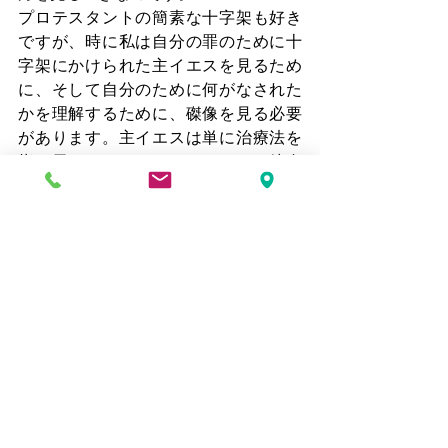
プロテスタントの簡素な十字架も好き
ですが、時に私は自分の罪のために十
字架にかけられた主イエスを見るため
に、そして自分のために何がなされた
かを理解するために、磔像を見る必要
があります。主イエスは単に治療法を
指し示しただけではありません。彼自
身が治療法となられたのです。彼は私
達の不平、反抗、あらゆる罪の全重み
を引き受けてくださいました。私達が
彼を見たとき、私達の恥ではなく、彼
の犠牲を見るように。私達の毒ではな
く、彼の癒しを見るように。2コリント
5:21「神は、罪を知らない方を、私達
のために罪とされました。それは、私
達が彼にあって神の義となるためで
す。」十字架上のその瞬間、人の子は
「掲げられた」のです。私達のため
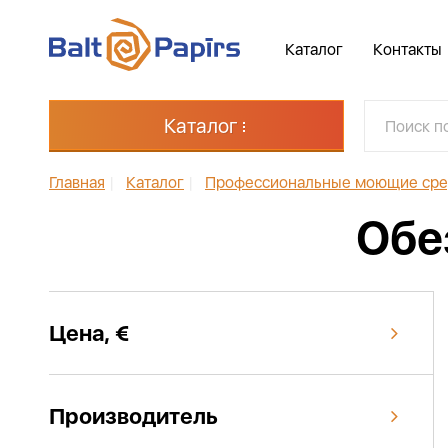
Каталог
Контакты
Каталог
Главная
|
Каталог
|
Профессиональные моющие сре
Обе
Цена, €
Производитель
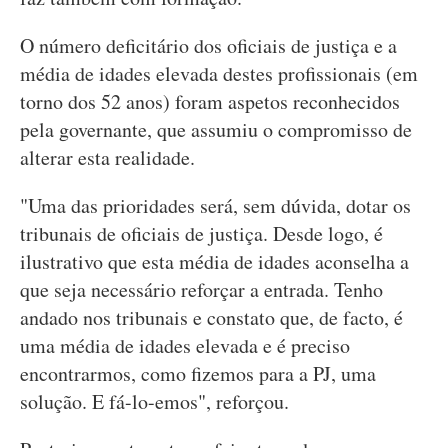
O número deficitário dos oficiais de justiça e a
média de idades elevada destes profissionais (em
torno dos 52 anos) foram aspetos reconhecidos
pela governante, que assumiu o compromisso de
alterar esta realidade.
"Uma das prioridades será, sem dúvida, dotar os
tribunais de oficiais de justiça. Desde logo, é
ilustrativo que esta média de idades aconselha a
que seja necessário reforçar a entrada. Tenho
andado nos tribunais e constato que, de facto, é
uma média de idades elevada e é preciso
encontrarmos, como fizemos para a PJ, uma
solução. E fá-lo-emos", reforçou.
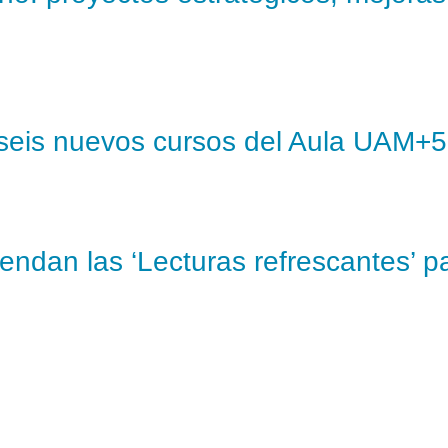
a seis nuevos cursos del Aula UAM+
endan las ‘Lecturas refrescantes’ pa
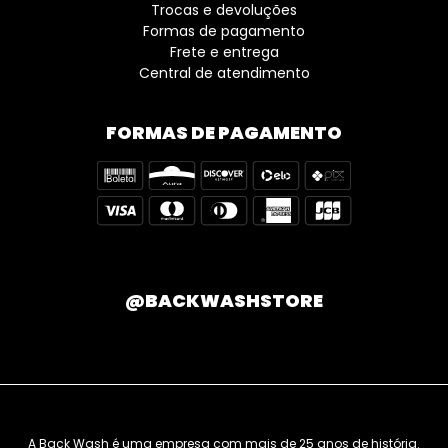
Trocas e devoluções
Formas de pagamento
Frete e entrega
Central de atendimento
FORMAS DE PAGAMENTO
@BACKWASHSTORE
A Back Wash é uma empresa com mais de 25 anos de história.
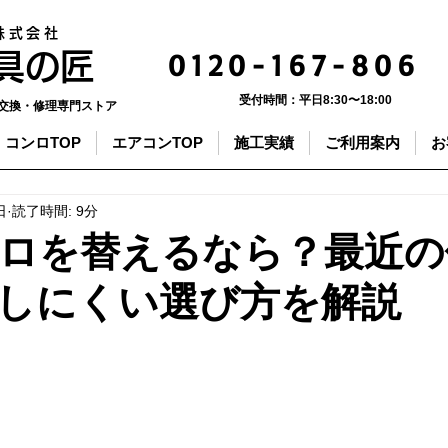
株式会社
0120-167-806
器具の匠
受付時間：
平日8:30〜18:00
交換・修理専門ストア
コンロTOP
エアコンTOP
施工実績
ご利用案内
お
日
読了時間: 9分
ロを替えるなら？最近の
しにくい選び方を解説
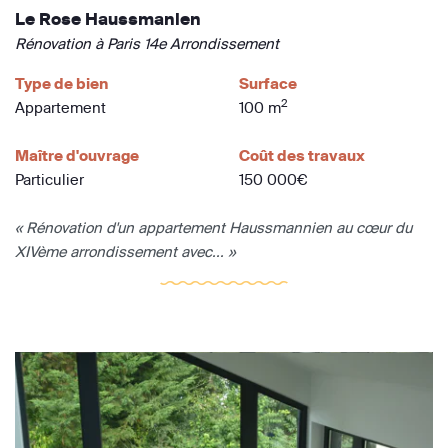
Le Rose Haussmanien
Rénovation à Paris 14e Arrondissement
Type de bien
Surface
2
Appartement
100 m
Maître d'ouvrage
Coût des travaux
Particulier
150 000€
« Rénovation d'un appartement Haussmannien au cœur du
XIVème arrondissement avec... »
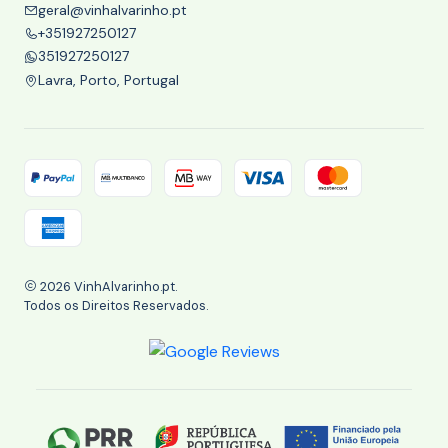
geral@vinhalvarinho.pt
+351927250127
351927250127
Lavra, Porto, Portugal
2026 VinhAlvarinho.pt.
Todos os Direitos Reservados.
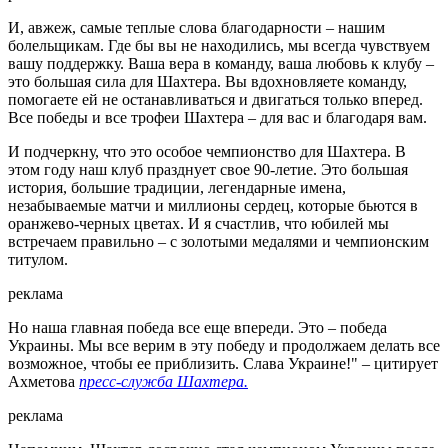
И, авжеж, самые теплые слова благодарности – нашим
болельщикам. Где бы вы не находились, мы всегда чувствуем
вашу поддержку. Ваша вера в команду, ваша любовь к клубу –
это большая сила для Шахтера. Вы вдохновляете команду,
помогаете ей не останавливаться и двигаться только вперед.
Все победы и все трофеи Шахтера – для вас и благодаря вам.
И подчеркну, что это особое чемпионство для Шахтера. В
этом году наш клуб празднует свое 90-летие. Это большая
история, большие традиции, легендарные имена,
незабываемые матчи и миллионы сердец, которые бьются в
оранжево-черных цветах. И я счастлив, что юбилей мы
встречаем правильно – с золотыми медалями и чемпионским
титулом.
реклама
Но наша главная победа все еще впереди. Это – победа
Украины. Мы все верим в эту победу и продолжаем делать все
возможное, чтобы ее приблизить. Слава Украине!" – цитирует
Ахметова
пресс-служба Шахтера.
реклама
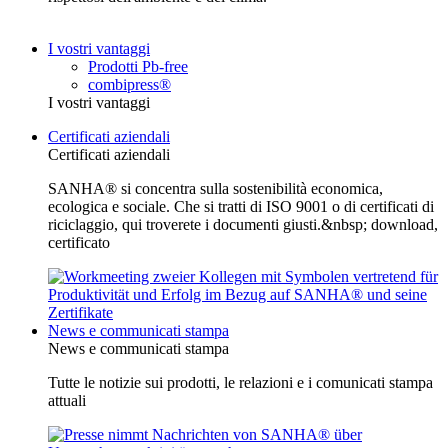
I vostri vantaggi
Prodotti Pb-free
combipress®
I vostri vantaggi
Certificati aziendali
Certificati aziendali
SANHA® si concentra sulla sostenibilità economica,
ecologica e sociale. Che si tratti di ISO 9001 o di certificati di
riciclaggio, qui troverete i documenti giusti.&nbsp; download,
certificato
News e communicati stampa
News e communicati stampa
Tutte le notizie sui prodotti, le relazioni e i comunicati stampa
attuali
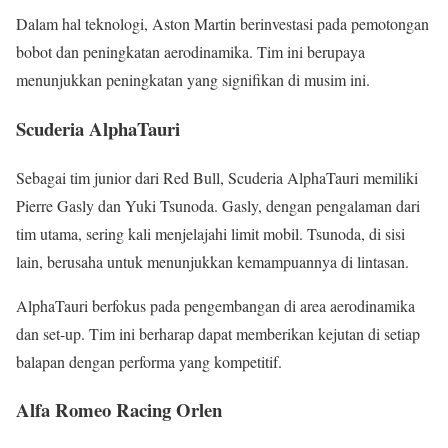
Dalam hal teknologi, Aston Martin berinvestasi pada pemotongan
bobot dan peningkatan aerodinamika. Tim ini berupaya
menunjukkan peningkatan yang signifikan di musim ini.
Scuderia AlphaTauri
Sebagai tim junior dari Red Bull, Scuderia AlphaTauri memiliki
Pierre Gasly dan Yuki Tsunoda. Gasly, dengan pengalaman dari
tim utama, sering kali menjelajahi limit mobil. Tsunoda, di sisi
lain, berusaha untuk menunjukkan kemampuannya di lintasan.
AlphaTauri berfokus pada pengembangan di area aerodinamika
dan set-up. Tim ini berharap dapat memberikan kejutan di setiap
balapan dengan performa yang kompetitif.
Alfa Romeo Racing Orlen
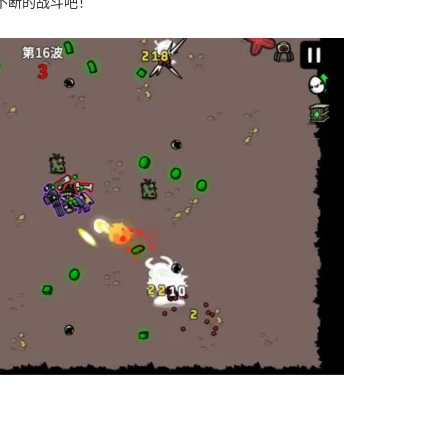
不断的战斗吧！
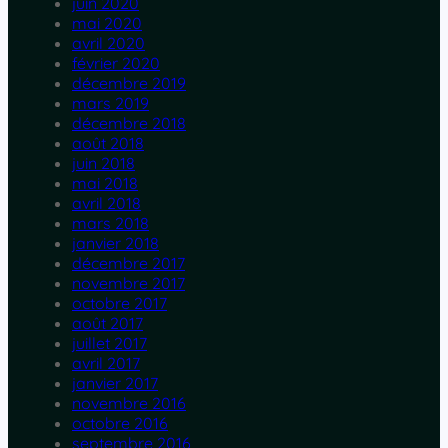
juin 2020
mai 2020
avril 2020
février 2020
décembre 2019
mars 2019
décembre 2018
août 2018
juin 2018
mai 2018
avril 2018
mars 2018
janvier 2018
décembre 2017
novembre 2017
octobre 2017
août 2017
juillet 2017
avril 2017
janvier 2017
novembre 2016
octobre 2016
septembre 2016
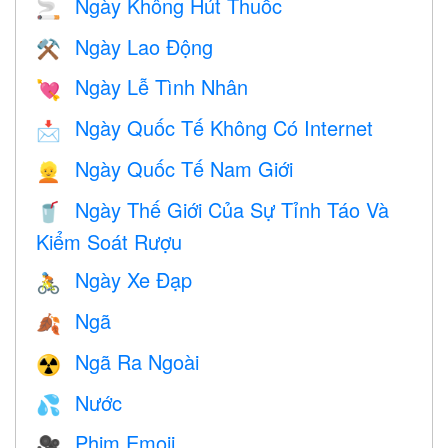
Ngày Không Hút Thuốc
🚬
Ngày Lao Động
⚒️
Ngày Lễ Tình Nhân
💘
Ngày Quốc Tế Không Có Internet
📩
Ngày Quốc Tế Nam Giới
👱
Ngày Thế Giới Của Sự Tỉnh Táo Và
🥤
Kiểm Soát Rượu
Ngày Xe Đạp
🚴
Ngã
🍂
Ngã Ra Ngoài
☢️
Nước
💦
Phim Emoji
🎥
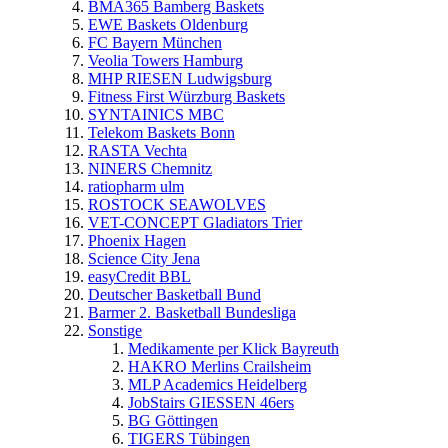
BMA365 Bamberg Baskets
EWE Baskets Oldenburg
FC Bayern München
Veolia Towers Hamburg
MHP RIESEN Ludwigsburg
Fitness First Würzburg Baskets
SYNTAINICS MBC
Telekom Baskets Bonn
RASTA Vechta
NINERS Chemnitz
ratiopharm ulm
ROSTOCK SEAWOLVES
VET-CONCEPT Gladiators Trier
Phoenix Hagen
Science City Jena
easyCredit BBL
Deutscher Basketball Bund
Barmer 2. Basketball Bundesliga
Sonstige
Medikamente per Klick Bayreuth
HAKRO Merlins Crailsheim
MLP Academics Heidelberg
JobStairs GIESSEN 46ers
BG Göttingen
TIGERS Tübingen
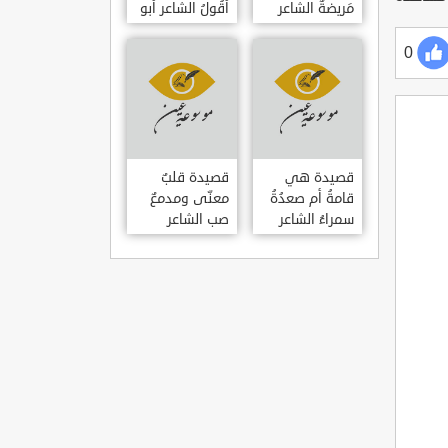
مَريضةٌ الشاعر
أَقُولُ الشاعر أبو
العوام بن عقبة
حامد الغزالي
0
قصيدة هي
قصيدة قلبٌ
قامةُ أم صعدُةُ
معنّى ومدمعٌ
سمراءُ الشاعر
صب الشاعر
سيف الدين
سيف الدين
المشد
المشد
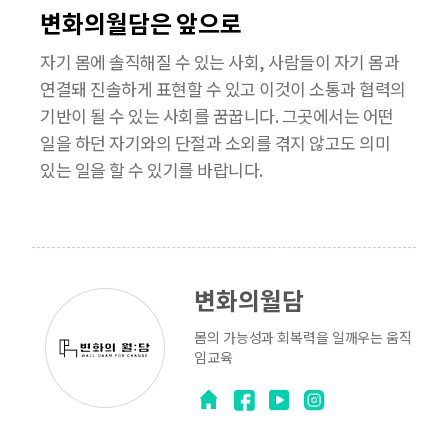
변화의월담은 앞으로
자기 몸에 솔직해질 수 있는 사회, 사람들이 자기 몸과
연결돼 진솔하게 표현할 수 있고 이것이 소통과 협력의
기반이 될 수 있는 사회를 꿈꿉니다. 그곳에서는 어떤
일을 하던 자기와의 단절과 소외를 겪지 않고도 의미
있는 일을 할 수 있기를 바랍니다.
변화의월담
몸의 가능성과 회복력을 일깨우는 움직
임교육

WHAT YOU ARE ASKED TO DO: Begin at the first line of the entries and stop after the line holding "ilustrativo que esta"; repeat those lines exactly, but not the pictures.

TASK OUTPUT:
プロテスタントの簡素な十字架も好き
ですが、時に私は自分の罪のために十
字架にかけられた主イエスを見るため
に、そして自分のために何がなされた
かを理解するために、磔像を見る必要
があります。主イエスは単に治療法を
指し示しただけではありません。彼自
身が治療法となられたのです。彼は私
達の不平、反抗、あらゆる罪の全重み
を引き受けてくださいました。私達が
彼を見たとき、私達の恥ではなく、彼
の犠牲を見るように。私達の毒ではな
く、彼の癒しを見るように。2コリント
5:21「神は、罪を知らない方を、私達
のために罪とされました。それは、私
達が彼にあって神の義となるためで
す。」十字架上のその瞬間、人の子は
「掲げられた」のです。私達のため
Каталог
Контакты
Каталог
Главная
|
Каталог
|
Профессиональные моющие сре
Обе
Цена, €
Производитель
O número deficitário dos oficiais de justiça e a
média de idades elevada destes profissionais (em
torno dos 52 anos) foram aspetos reconhecidos
pela governante, que assumiu o compromisso de
alterar esta realidade.
"Uma das prioridades será, sem dúvida, dotar os
tribunais de oficiais de justiça. Desde logo, é
ilustrativo que esta média de idades aconselha a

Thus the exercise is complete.